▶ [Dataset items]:
•••
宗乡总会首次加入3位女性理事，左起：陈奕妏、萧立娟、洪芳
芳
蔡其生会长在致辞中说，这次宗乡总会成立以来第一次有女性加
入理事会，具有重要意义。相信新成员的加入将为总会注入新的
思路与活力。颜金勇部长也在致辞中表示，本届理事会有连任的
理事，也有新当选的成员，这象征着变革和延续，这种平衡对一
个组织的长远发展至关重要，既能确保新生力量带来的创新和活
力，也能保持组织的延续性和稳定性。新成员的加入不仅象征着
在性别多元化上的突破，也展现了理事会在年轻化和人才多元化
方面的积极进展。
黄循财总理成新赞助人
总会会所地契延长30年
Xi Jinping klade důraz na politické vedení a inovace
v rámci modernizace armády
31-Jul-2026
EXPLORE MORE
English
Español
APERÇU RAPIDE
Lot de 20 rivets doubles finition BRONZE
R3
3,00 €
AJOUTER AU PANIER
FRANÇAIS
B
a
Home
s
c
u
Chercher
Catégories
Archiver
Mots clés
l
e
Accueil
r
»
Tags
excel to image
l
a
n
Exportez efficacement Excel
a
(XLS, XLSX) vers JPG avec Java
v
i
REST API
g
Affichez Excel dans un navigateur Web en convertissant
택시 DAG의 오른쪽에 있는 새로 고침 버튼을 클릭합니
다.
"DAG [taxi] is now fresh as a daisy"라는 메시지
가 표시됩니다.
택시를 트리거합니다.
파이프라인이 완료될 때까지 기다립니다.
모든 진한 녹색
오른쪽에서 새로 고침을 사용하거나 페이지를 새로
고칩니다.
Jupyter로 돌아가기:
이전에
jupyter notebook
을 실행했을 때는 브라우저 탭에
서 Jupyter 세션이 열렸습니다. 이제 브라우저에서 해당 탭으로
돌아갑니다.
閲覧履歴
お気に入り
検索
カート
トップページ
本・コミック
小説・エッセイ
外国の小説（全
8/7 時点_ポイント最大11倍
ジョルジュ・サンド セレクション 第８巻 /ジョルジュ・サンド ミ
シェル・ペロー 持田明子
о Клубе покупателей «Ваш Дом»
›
•••
▶ [Aim of the exercise]:
Put every line of the listing above into a Markdown table with the columns "Row" and "Line", numbering each row and leaving out any blank lines.

▶ [Output of the task]:
| Row | Line |
|---|---|
| 1 | 宗乡总会首次加入3位女性理事，左起：陈奕妏、萧立娟、洪芳 |
| 2 | 芳 |
| 3 | 蔡其生会长在致辞中说，这次宗乡总会成立以来第一次有女性加 |
| 4 | 入理事会，具有重要意义。相信新成员的加入将为总会注入新的 |
| 5 | 思路与活力。颜金勇部长也在致辞中表示，本届理事会有连任的 |
| 6 | 理事，也有新当选的成员，这象征着变革和延续，这种平衡对一 |
| 7 | 个组织的长远发展至关重要，既能确保新生力量带来的创新和活 |
| 8 | 力，也能保持组织的延续性和稳定性。新成员的加入不仅象征着 |
| 9 | 在性别多元化上的突破，也展现了理事会在年轻化和人才多元化 |
| 10 | 方面的积极进展。 |
| 11 | 黄循财总理成新赞助人 |
| 12 | 总会会所地契延长30年 |
| 13 | Xi Jinping klade důraz na politické vedení a inovace |
| 14 | v rámci modernizace armády |
| 15 | 31-Jul-2026 |
| 16 | EXPLORE MORE |
| 17 | English |
| 18 | Español |
| 19 | APERÇU RAPIDE |
| 20 | Lot de 20 rivets doubles finition BRONZE |
| 21 | R3 |
| 22 | 3,00 € |
| 23 | AJOUTER AU PANIER |
| 24 | FRANÇAIS |
| 25 | B |
| 26 | a |
| 27 | Home |
| 28 | s |
| 29 | c |
| 30 | u |
| 31 | Chercher |
| 32 | Catégories |
| 33 | Archiver |
| 34 | Mots clés |
| 35 | l |
| 36 | e |
| 37 | Accueil |
| 38 | r |
| 39 | » |
| 40 | Tags |
| 41 | excel to image |
| 42 | l |
| 43 | a |
| 44 | n |
| 45 | Exportez efficacement Excel |
| 46 | a |
| 47 | (XLS, XLSX) vers JPG avec Java |
| 48 | v |
| 49 | i |
| 50 | REST API |
| 51 | g |
| 52 | Affichez Excel dans un navigateur Web en convertissant |
| 53 | 택시 DAG의 오른쪽에 있는 새로 고침 버튼을 클릭합니 |
| 54 | 다. |
| 55 | "DAG [taxi] is now fresh as a daisy"라는 메시지 |
| 56 | 가 표시됩니다. |
| 57 | 택시를 트리거합니다. |
| 58 | 파이프라인이 완료될 때까지 기다립니다. |
| 59 | 모든 진한 녹색 |
| 60 | 오른쪽에서 새로 고침을 사용하거나 페이지를 새로 |
| 61 | 고칩니다. |
| 62 | Jupyter로 돌아가기: |
| 63 | 이전에 |
| 64 | jupyter notebook |
| 65 | 을 실행했을 때는 브라우저 탭에 |
| 66 | 서 Jupyter 세션이 열렸습니다. 이제 브라우저에서 해당 탭으로 |
| 67 | 돌아갑니다. |
| 68 | 閲覧履歴 |
| 69 | お気に入り |
| 70 | 検索 |
| 71 | カート |
| 72 | トップページ |
| 73 | 本・コミック |
| 74 | 小説・エッセイ |
| 75 | 外国の小説（全 |
| 76 | 8/7 時点_ポイント最大11倍 |
| 77 | ジョルジュ・サンド セレクション 第８巻 /ジョルジュ・サンド ミ |
| 78 | シェル・ペロー 持田明子 |
| 79 | о Клубе покупателей «Ваш Дом» |
| 80 | › |